_Complete the following_:
1. Using the article about Jerusalem below, explain in one to three sentences why shutting down the Damascus gate square mattered to Palestinians.
2. List every way the article about Jerusalem says the Damascus gate square is used by people.
3. According to the article about Jerusalem, how many watch-posts overlook the Damascus gate square?

_Reading passage_:
Jerusalem: the untamable city

Jerusalem has risen, again. For five days already, the city has become the scene of violent clashes between the Israeli occupation police and the Palestinian youth. It all started when the occupation authorities decided to shut down the Damascus gate square, at the main entrance of Jerusalem’s old city. The square has historically been a public space full of life. Small merchants and peasants use it as a marketplace, young people meet and gather on its stairs, and families usually picnic in its surroundings. Shutting it down would mean to deprive Palestinians from one of the last public spaces in the city that they still can use. It would also impact commerce and daily life in general inside the ancient walls of the old city. Although the Israeli occupation regularly changes the aspect of the city and its public spaces, Palestinians decided that this time enough was enough, and took on the occupation, its police and its settlers, upfront, and in mass.
Half a century of resistance
The Damascus gate square has been in the center of confrontation between Jeruselamites and the occupation in recent years. The occupation has militarized the small space with four watch-posts and dozens of armed soldiers constantly overlooking the square. But as in the rest of the city, the heavy military presence of the occupation doesn’t seem to intimidate the Palestinian population. In fact, the occupation has never managed, along half a century of domination over Jerusalem, to impose stability by its terms over the city.

_Data shown_:
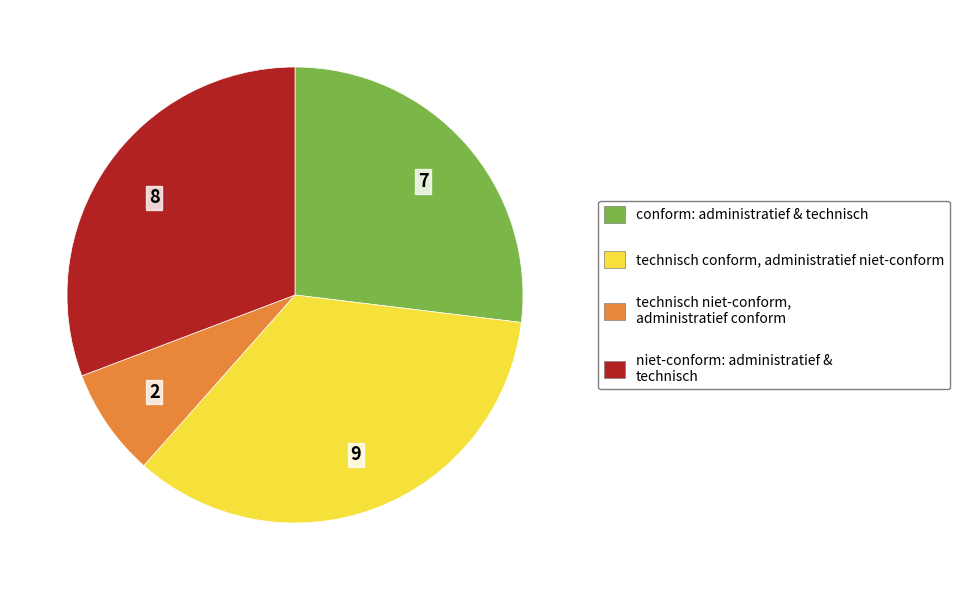

Is there any slice that represents more than half of the pie?

No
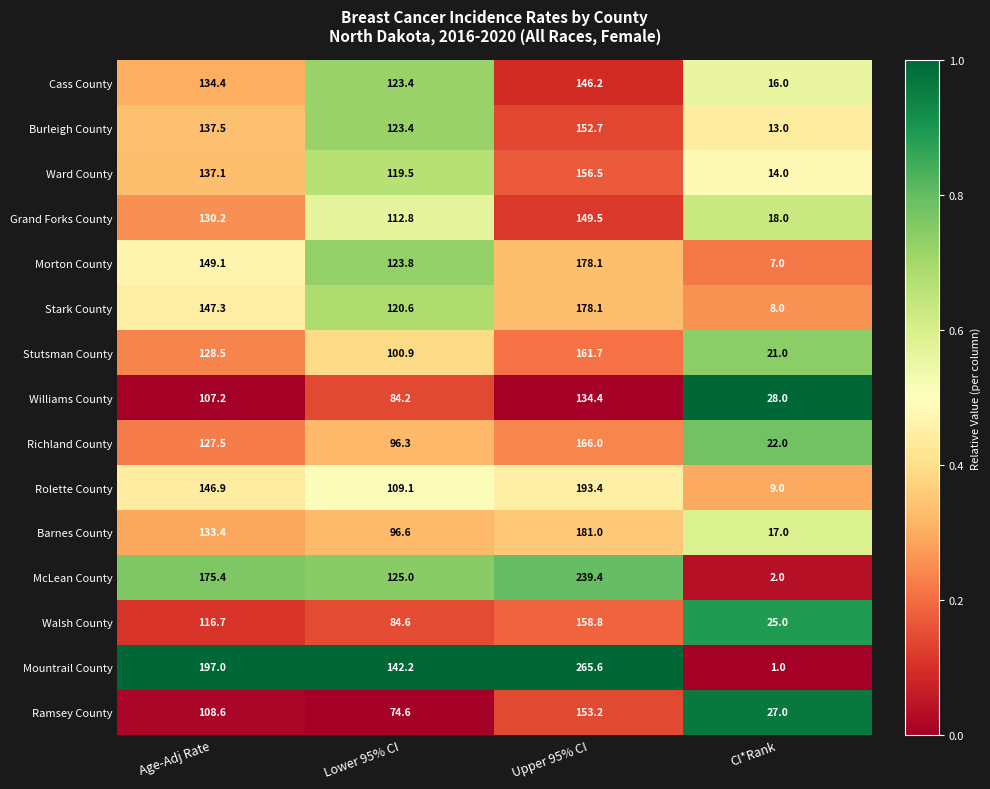

True or false: McLean County has a value of 2.0 at CI*Rank.

True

_Solutions to the problems_:
1. Shutting down the square would deprive Palestinians of one of the last public spaces in the city that they can still use. It would also affect commerce and daily life in general inside the old city's walls.

2.
- Small merchants and peasants use it as a marketplace.
- Young people meet and gather on its stairs.
- Families usually picnic in its surroundings.

3. Four watch-posts.